— Anleitung zur Aufgabe —
Nenne alle Teilnehmer, die der Text über die „Humanitarian Technology Days“ zum Teilnehmerkreis zählt. Führe bei den Vereinten Nationen auch die Stellen auf, die durch Vertreter teilnehmen.

— Text —
'''

Begrüßt wurden die Gäste auch von Prof. Dr. Stefan Dech, Direktor des Deutschen Fernerkundungsdatenzentrums. Zu dem Teilnehmerkreis gehören die Vereinten Nationen (UN) mit Vertretern von UN SPIDER (Plattform der Vereinten Nationen für raumfahrtgestützte Informationen für Katastrophenmanagement und Notfallmaßnahmen) des UN Büros zur friedlichen Nutzung des Weltalls (UNOOSA) und dem UN World Food Programme (WFP), das Auswärtige Amt, die Deutsche Gesellschaft für Internationale Zusammenarbeit, das Technische Hilfswerk, das Rote Kreuz sowie acht internationale Nichtregierungsorganisationen. Das DLR stellt im Rahmen der "Humanitarian Technology Days" seine Kompetenz aus allen DLR Forschungsbereichen vor. Während des zweitätigen "Matchmakings" können sich die Entscheider, Praktiker und Entwickler gezielt austauschen und die Basis für längerfristige Partnerschaften und zukunftsweisende Projektideen schaffen.

Der Einsatz von Hightech in der humanitären Hilfe ist ein noch junges Forschungs- und Entwicklungsfeld, das DLR zählt dabei zu den Vorreitern. Insbesondere das Deutsche Fernerkundungsdatenzentrum verfügt über langjährige Erfahrungen im Bereich Katastrophenschutz und zivile Sicherheit. Für die Hilfsorganisationen heute ist es zunehmend wichtig, proaktiv handeln zu können, Krisensituationen früh zu erkennen und Risikowissen präventiv einzusetzen. Die neueste Generation von Erdbeoachtungssatelliten liefern dazu wertvolle Daten, die vom DLR gezielt erstellt und aufbereitet werden können. Für Prognosen zur Ernährungssicherheit etwa können die Experten periodisch wiederkehrende Krisen wie Dürre oder Überschwemmungen global kartieren. Das DLR kann humanitäre Aufgaben auch in vielen anderen Bereichen unterstützen. Das mögliche Anwendungsspektrum der Technologiekompetenz reicht von Logistik für Menschen und Hilfsgütern, bis hin zu teilautonomen Konvois, Umgang mit den Ursachen und Folgen von Klimawandel, Fluchtursachenvermeidung durch Entwicklung und Hilfe vor Ort und der dezentralen Energieversorgung von Flüchtlingslagern oder SOS-Kinderdörfern in Krisengebieten.

UN World Food Progamme intensiviert Zusammenarbeit

Mit dem UN World Food Progamme (WFP) hat das DLR bereits seit einigen Jahren verschiedene Projekte durchgeführt. Die erfolgreiche Zusammenarbeit soll nun intensiviert werden. Im Rahmen der "Humanitarian Technology Days" unterzeichneten die beiden Partner ein Abkommen zur Entwicklung und Umsetzung von Technologien für die Mission "Zero Hunger".

"WFP hat ein ungemein wichtiges Mandat: Den Kampf gegen Hunger, weltweit. Das ‚Memorandum of Understanding‘ sichert eine langfristige Kooperation, um die Nutzung von neuesten Forschungsergebnissen und Technologieentwicklungen aus allen DLR Forschungsbereichen für den Kampf gegen Hunger bestmöglich in Wert zu setzten. Nur durch Implementierungspartner wie WFP kann dies effektiv gestaltet werden", erklärt Prof. Ehrenfreund.

'''

— Rohdaten —
'''

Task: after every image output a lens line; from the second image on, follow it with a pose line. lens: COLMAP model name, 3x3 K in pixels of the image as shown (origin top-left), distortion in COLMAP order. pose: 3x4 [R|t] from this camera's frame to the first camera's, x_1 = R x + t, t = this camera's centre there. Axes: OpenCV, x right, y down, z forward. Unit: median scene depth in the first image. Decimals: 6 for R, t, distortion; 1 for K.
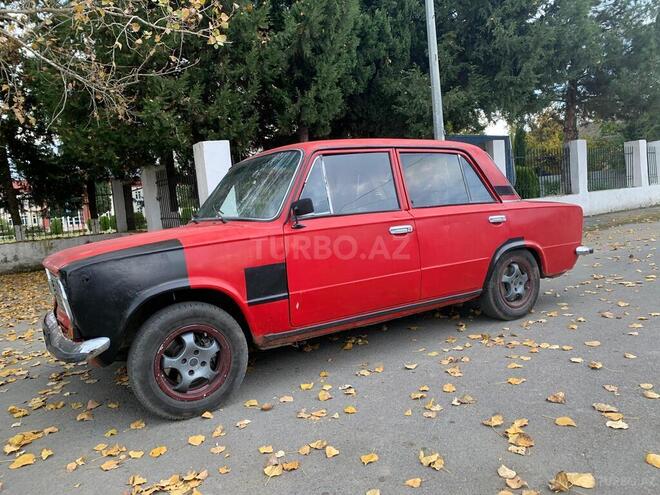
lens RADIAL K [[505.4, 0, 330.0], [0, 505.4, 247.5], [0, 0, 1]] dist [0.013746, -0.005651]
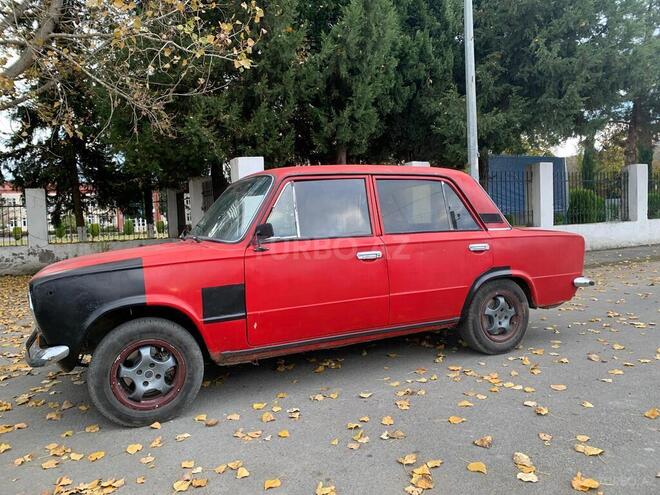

'''

— Gelöste Aufgabe —
- die Vereinten Nationen (UN), vertreten durch UN SPIDER, das UN Büro zur friedlichen Nutzung des Weltalls (UNOOSA) und das UN World Food Programme (WFP)
- das Auswärtige Amt
- die Deutsche Gesellschaft für Internationale Zusammenarbeit
- das Technische Hilfswerk
- das Rote Kreuz
- acht internationale Nichtregierungsorganisationen